À faire »
- 1) Répondez aux questions suivantes à l'aide de la source :
(a) Quel pouvoir César Catilina possède-t-il ?
(b) Quelle note Mr K attribue-t-il au film ?
(c) Quel mot est apposé sous le titre du film ?
- 2) D'après la source, entre quels domaines passent les réseaux d'influence par lesquels clans, familles et individus se disputent Nouvelle Rome ? Citez-les tous.

Source »
• • •
L’histoire : Megalopolis est une épopée romaine dans une Amérique moderne imaginaire en pleine décadence. La ville de New Rome doit absolument changer, ce qui crée un conflit majeur entre César Catilina, artiste de génie ayant le pouvoir d’arrêter le temps, et le maire archi-conservateur Franklyn Cicero. Le premier rêve d’un avenir utopique idéal alors que le second reste très attaché à un statu quo régressif protecteur de la cupidité, des privilèges et des milices privées. La fille du maire et jet-setteuse Julia Cicero, amoureuse de César Catilina, est tiraillée entre les deux hommes et devra découvrir ce qui lui semble le meilleur pour l’avenir de l’humanité.

 

La critique de Mr K : 6/6. Quelle claque ! Je suis allé voir ce film sans avis préconçu et seulement après avoir vu la bande annonce au cinoche lors d’une séance précédente. Je savais juste que le film donnait lieu à des avis tranchés, on adore ou on déteste… Vous savez désormais à quel camp j’appartiens.

 

 

Nouvelle Rome est la cité État la plus puissante du monde et l’on se bat pour la contrôler et la développer selon ses envies, ses relations, ses rêves. Différents clans, familles et individus se disputent le morceau à travers leurs réseaux d’influence entre politique, mafia, réseaux médiatiques et rêves utopiques. Il y a les Cicero dont le patriarche est le maire actuel de Nouvelle Rome, un politicien qui utilise de vieilles recettes. Crassus banquier richissime dont le fils aîné se voit bien devenir le premier magistrat de la ville via une stratégie trumpiste. Vow Platinum, journaliste / influenceuse issue de la plèbe qui ne recule devant aucun sacrifice pour monter les échelons et enfin Caesar, architecte utopiste, qui souhaite avant tout le bonheur et la félicité pour tous. Ce film nous conte (et ce n’est pas un vain mot, le mot "fable" étant apposé sous le titre) les luttes d‘influence et de pouvoir, la chute d’un modèle sociétal arrivé à bout de souffle.
• • •
Données fournies »
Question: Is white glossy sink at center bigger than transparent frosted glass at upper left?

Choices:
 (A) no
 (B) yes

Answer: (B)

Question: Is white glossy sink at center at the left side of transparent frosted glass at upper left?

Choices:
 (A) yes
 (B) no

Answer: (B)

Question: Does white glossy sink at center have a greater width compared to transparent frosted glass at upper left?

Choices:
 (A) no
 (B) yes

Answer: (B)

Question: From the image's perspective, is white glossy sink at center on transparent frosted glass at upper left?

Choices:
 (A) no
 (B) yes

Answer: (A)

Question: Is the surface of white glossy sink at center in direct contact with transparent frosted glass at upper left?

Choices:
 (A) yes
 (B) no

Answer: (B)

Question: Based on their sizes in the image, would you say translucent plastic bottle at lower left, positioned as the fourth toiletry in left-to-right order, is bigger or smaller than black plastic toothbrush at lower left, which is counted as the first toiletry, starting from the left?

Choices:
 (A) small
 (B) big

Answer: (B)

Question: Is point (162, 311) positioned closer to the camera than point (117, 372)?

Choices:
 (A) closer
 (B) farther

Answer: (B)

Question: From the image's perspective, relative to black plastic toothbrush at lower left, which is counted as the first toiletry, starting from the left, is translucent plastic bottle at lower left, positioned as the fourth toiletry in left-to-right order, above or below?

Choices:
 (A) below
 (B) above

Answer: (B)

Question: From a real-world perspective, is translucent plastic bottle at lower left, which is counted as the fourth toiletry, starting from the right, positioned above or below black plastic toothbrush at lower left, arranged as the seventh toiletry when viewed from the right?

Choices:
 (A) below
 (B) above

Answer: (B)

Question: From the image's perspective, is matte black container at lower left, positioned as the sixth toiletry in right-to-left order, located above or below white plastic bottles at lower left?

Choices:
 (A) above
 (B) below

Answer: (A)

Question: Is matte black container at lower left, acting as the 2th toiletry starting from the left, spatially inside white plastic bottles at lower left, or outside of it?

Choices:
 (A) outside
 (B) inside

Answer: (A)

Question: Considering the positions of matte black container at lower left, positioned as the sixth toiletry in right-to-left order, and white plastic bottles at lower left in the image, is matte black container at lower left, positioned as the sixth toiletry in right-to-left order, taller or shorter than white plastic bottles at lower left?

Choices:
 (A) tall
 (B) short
• • •
Réponses rédigées »
- 1)
(a) Il a le pouvoir d'arrêter le temps.
(b) Il lui attribue 6/6.
(c) Le mot « fable ».

- 2) La politique, la mafia, les réseaux médiatiques et les rêves utopiques.